According to the lawsuit, Sherry Washington and her three partners sold the district on a pilot wellness program.
 The company promised to educate roughly 3,000 district employees on the benefits of a healthy lifestyle for $150,000.
But by 2006, payments to Associates for Learning had ballooned to $3.32 million even though fewer than 150 workers had taken part in a health-assessment survey that was key to the company’s proposal, according to the district’s lawsuit.
Software for the survey cost the district another $1.4 million, the suit said.
Sherry Washington referred questions about the investigation to her lawyer, Jeffrey Collins of Detroit, who did not return the Free Press’ repeated calls.
Collins also represents Gwendolyn Washington.
This is not the first time Sherry Washington has been tied to questionable DPS payments.
In February 2007, the Free Press reported that officials overseeing Detroit’s impoverished schools purchased $1.6 million in art from her gallery.

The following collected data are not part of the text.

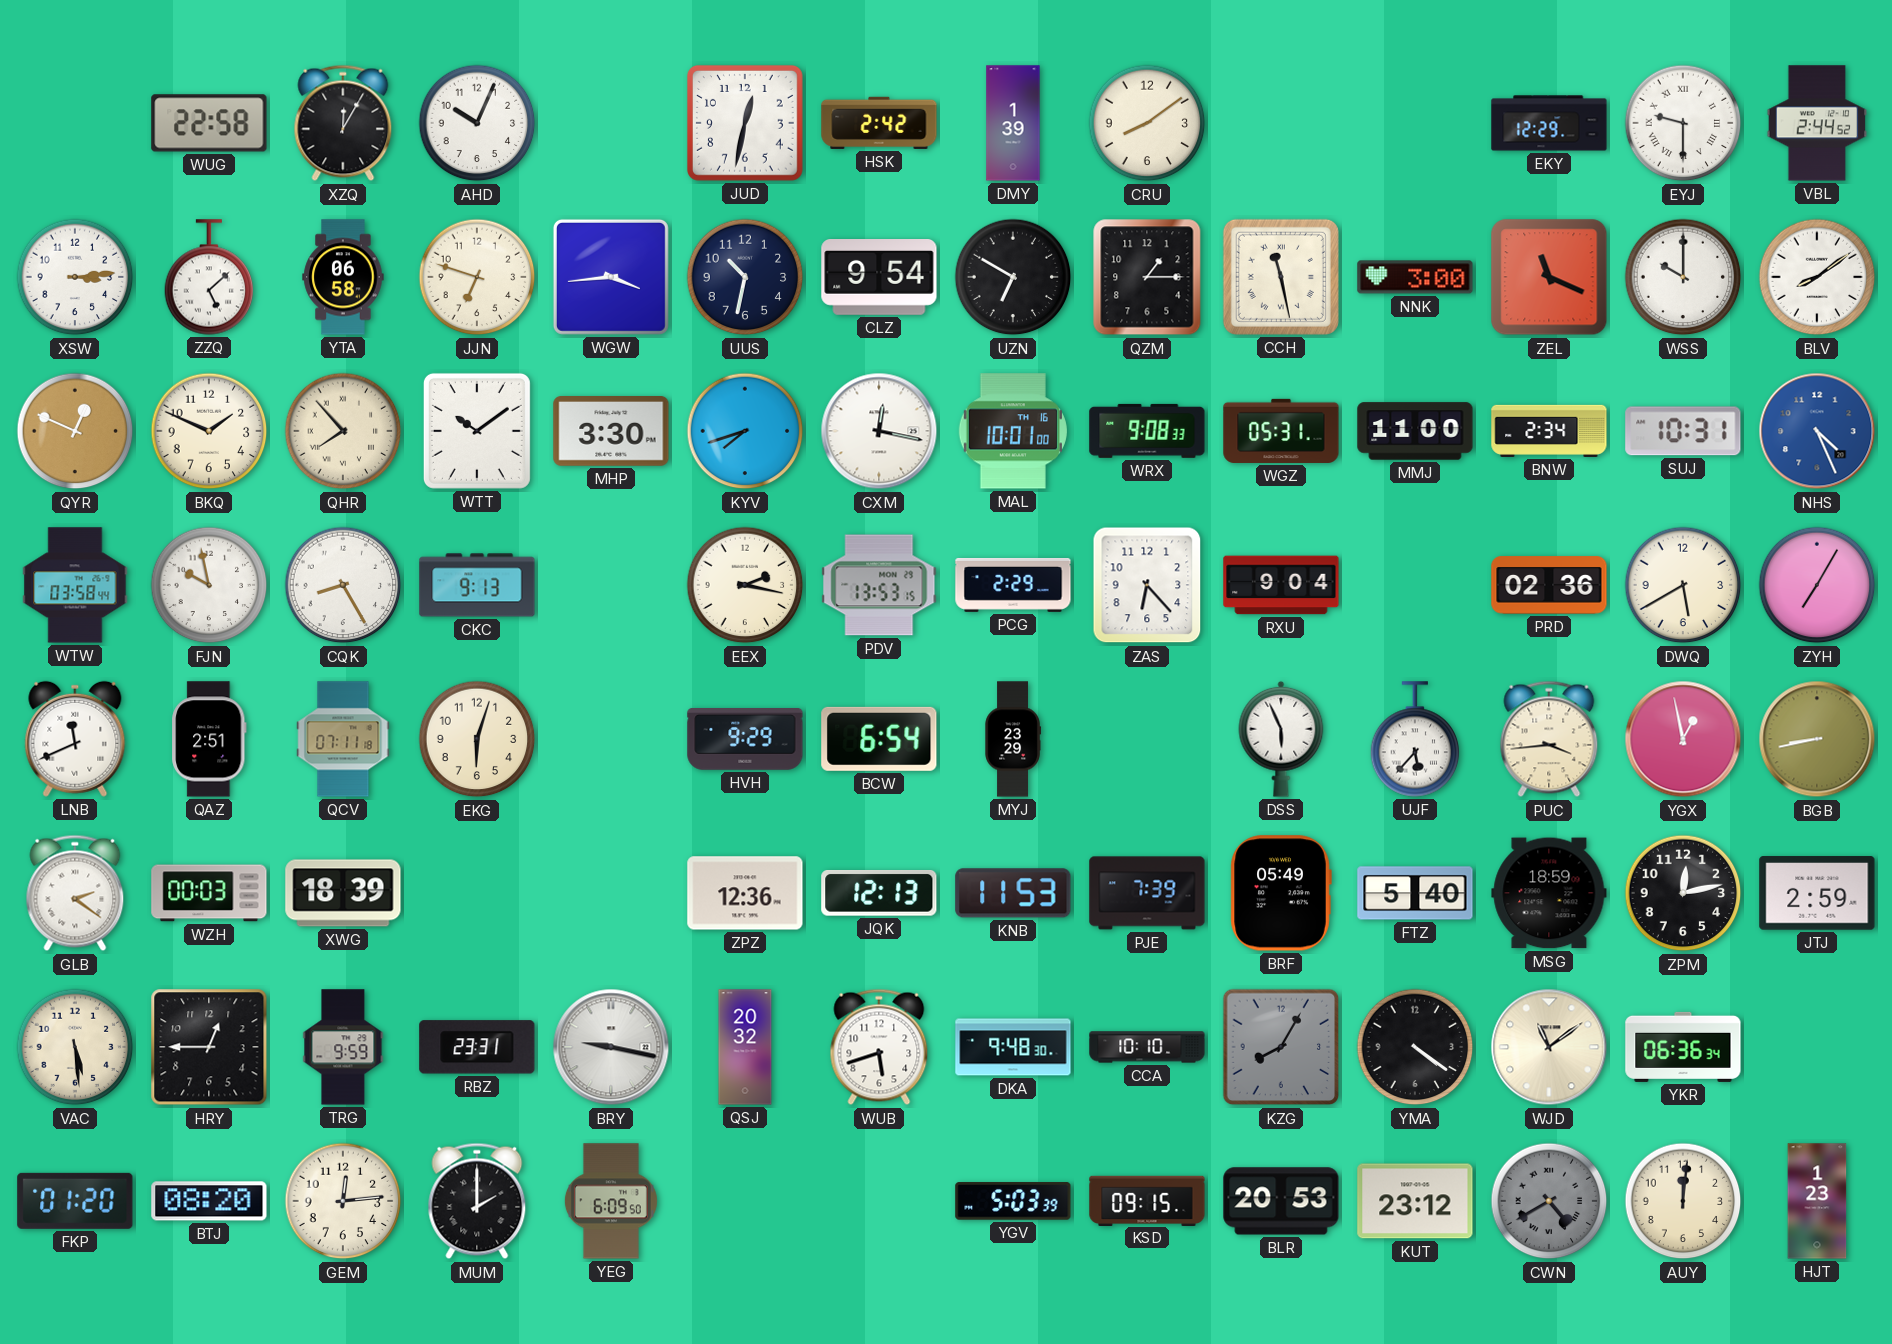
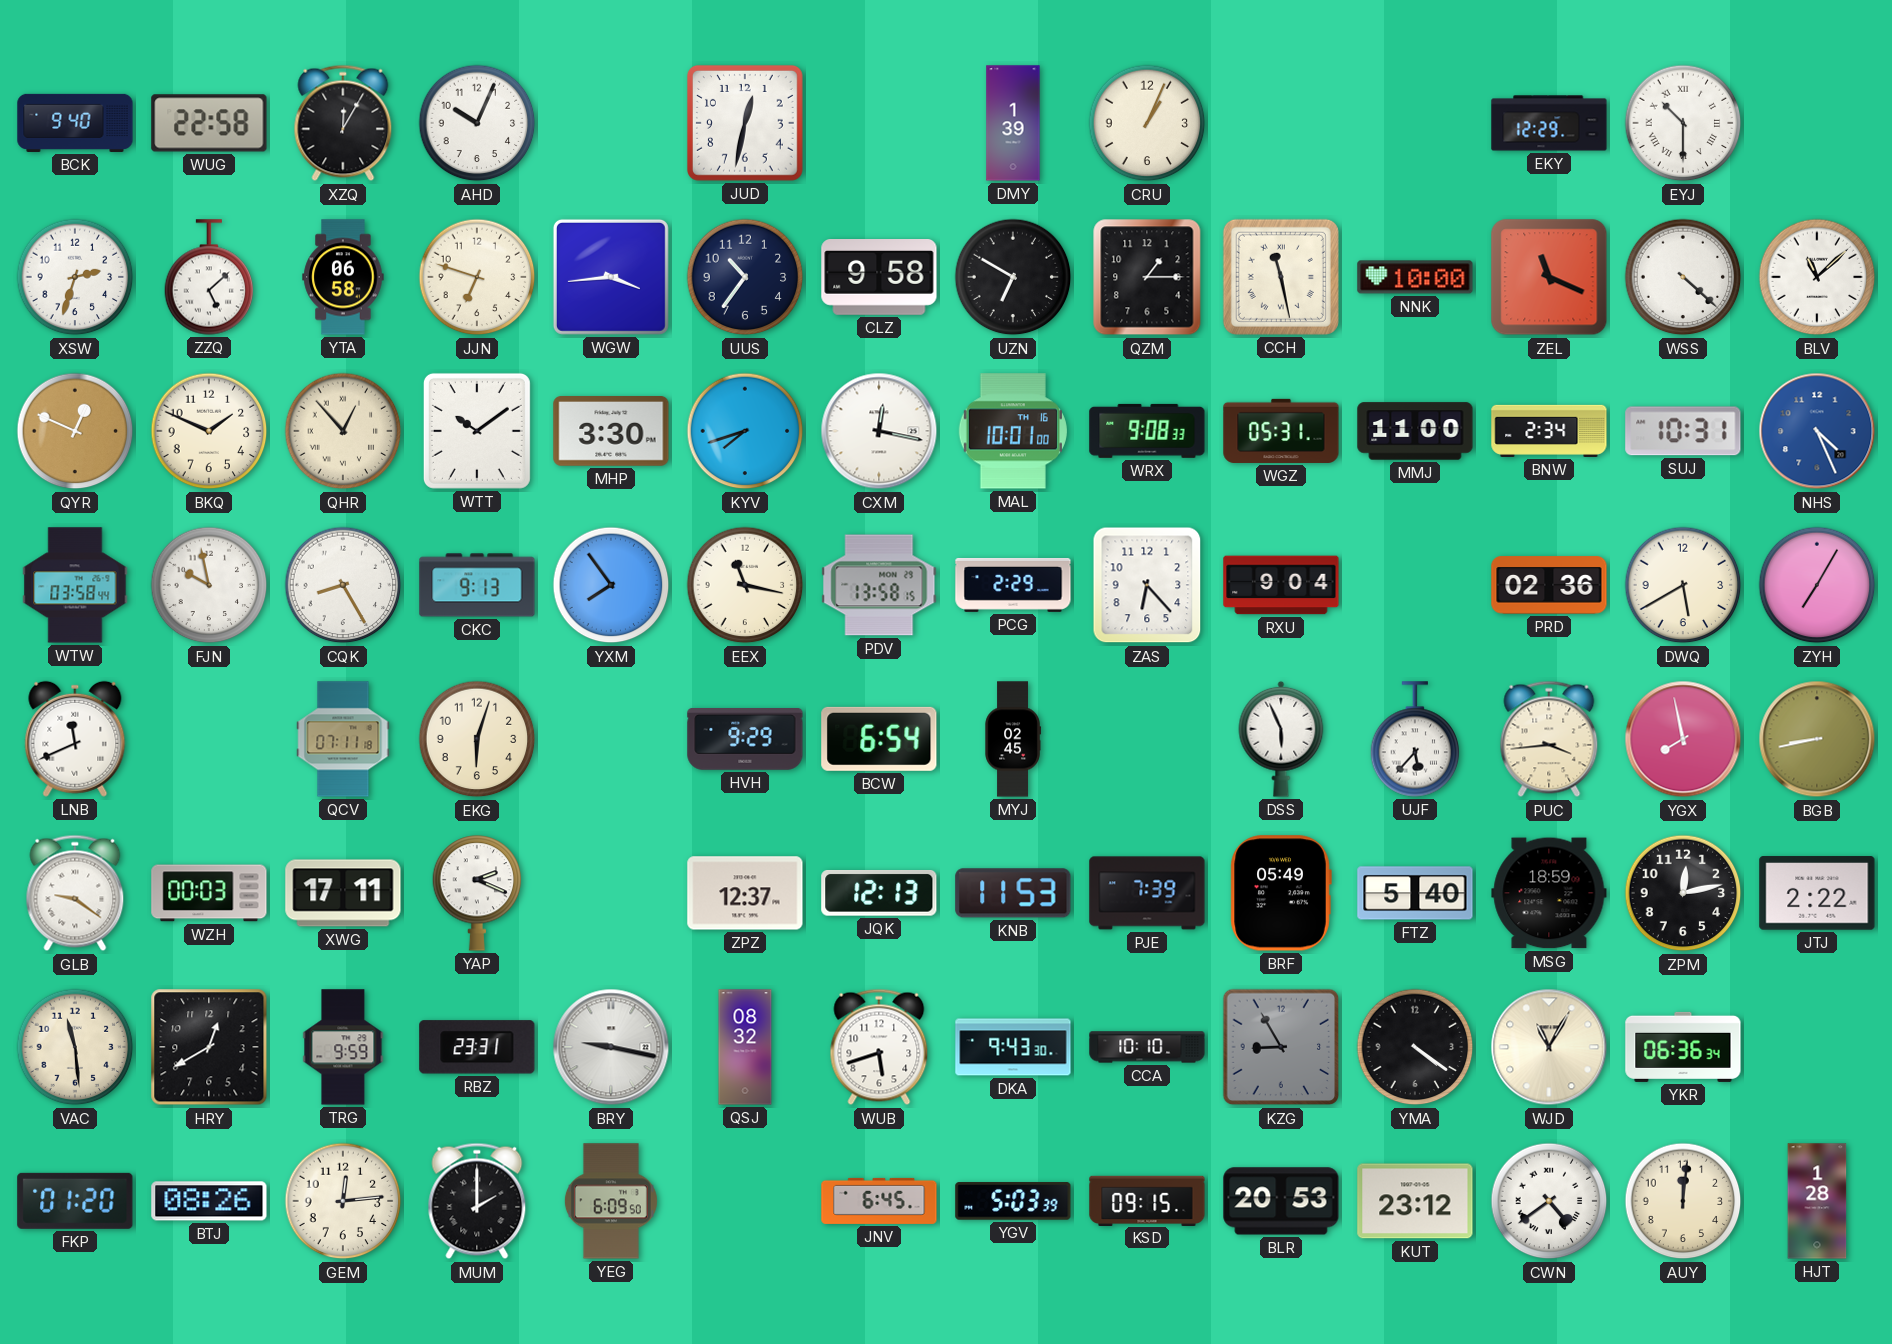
BCK: none -> 9:40
HSK: 2:42 -> none
CRU: 8:09 -> 1:04
EYJ: 9:30 -> 10:30
VBL: 2:44 -> none
XSW: 3:14 -> 2:33
UUS: 10:32 -> 10:36
CLZ: 9:54 -> 9:58
NNK: 3:00 -> 10:00
WSS: 10:00 -> 4:22
BLV: 8:09 -> 11:08
QHR: 7:53 -> 12:53
YXM: none -> 7:54
EEX: 2:17 -> 11:17
PDV: 13:53 -> 13:58
QAZ: 2:51 -> none
MYJ: 23:29 -> 02:45
YGX: 12:58 -> 7:58
GLB: 2:21 -> 9:21
XWG: 18:39 -> 17:11
YAP: none -> 2:19
ZPZ: 12:36 -> 12:37
JTJ: 2:59 -> 2:22
VAC: 5:29 -> 11:29
HRY: 12:45 -> 12:40
QSJ: 20:32 -> 08:32
DKA: 9:48 -> 9:43
KZG: 8:05 -> 8:55
WJD: 11:09 -> 11:05
BTJ: 08:20 -> 08:26
JNV: none -> 6:45
CWN: 4:40 -> 4:39
CWN dial: grey -> white
HJT: 1:23 -> 1:28
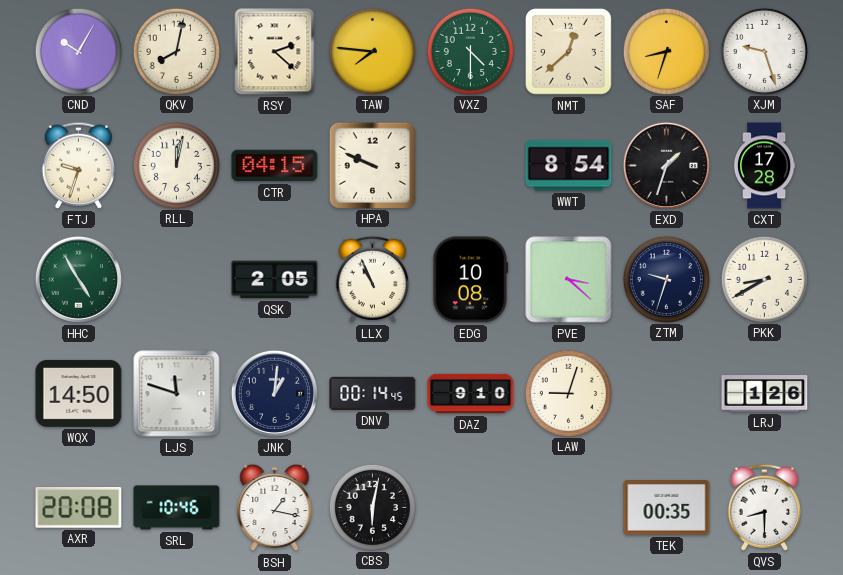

Court records indicate that federal authorities are now investigating her, one of her partners and Stephen Hill, the school official who approved the payments.
Collins said in a December court filing that a federal prosecutor has indicated both Sherry Washington and Gwendolyn Washington were targets of a federal investigation.
“The government contends the evidence they have against Sherry Washington and Gwendolyn Washington is compelling,” Collins wrote.
“The threat of criminal charges is real and imminent,” Collins added.
DPS also is alleging that Hill, the former head of risk management for the district, accepted as much as $30,000 in kickbacks from Washington’s group.
The district’s claims against Associates for Learning are part of a larger lawsuit that alleges that Hill and his assistant, Christina Polk-Osumah, diverted more than $57 million in improper wire transfers to a dozen vendors, including Associates for Learning.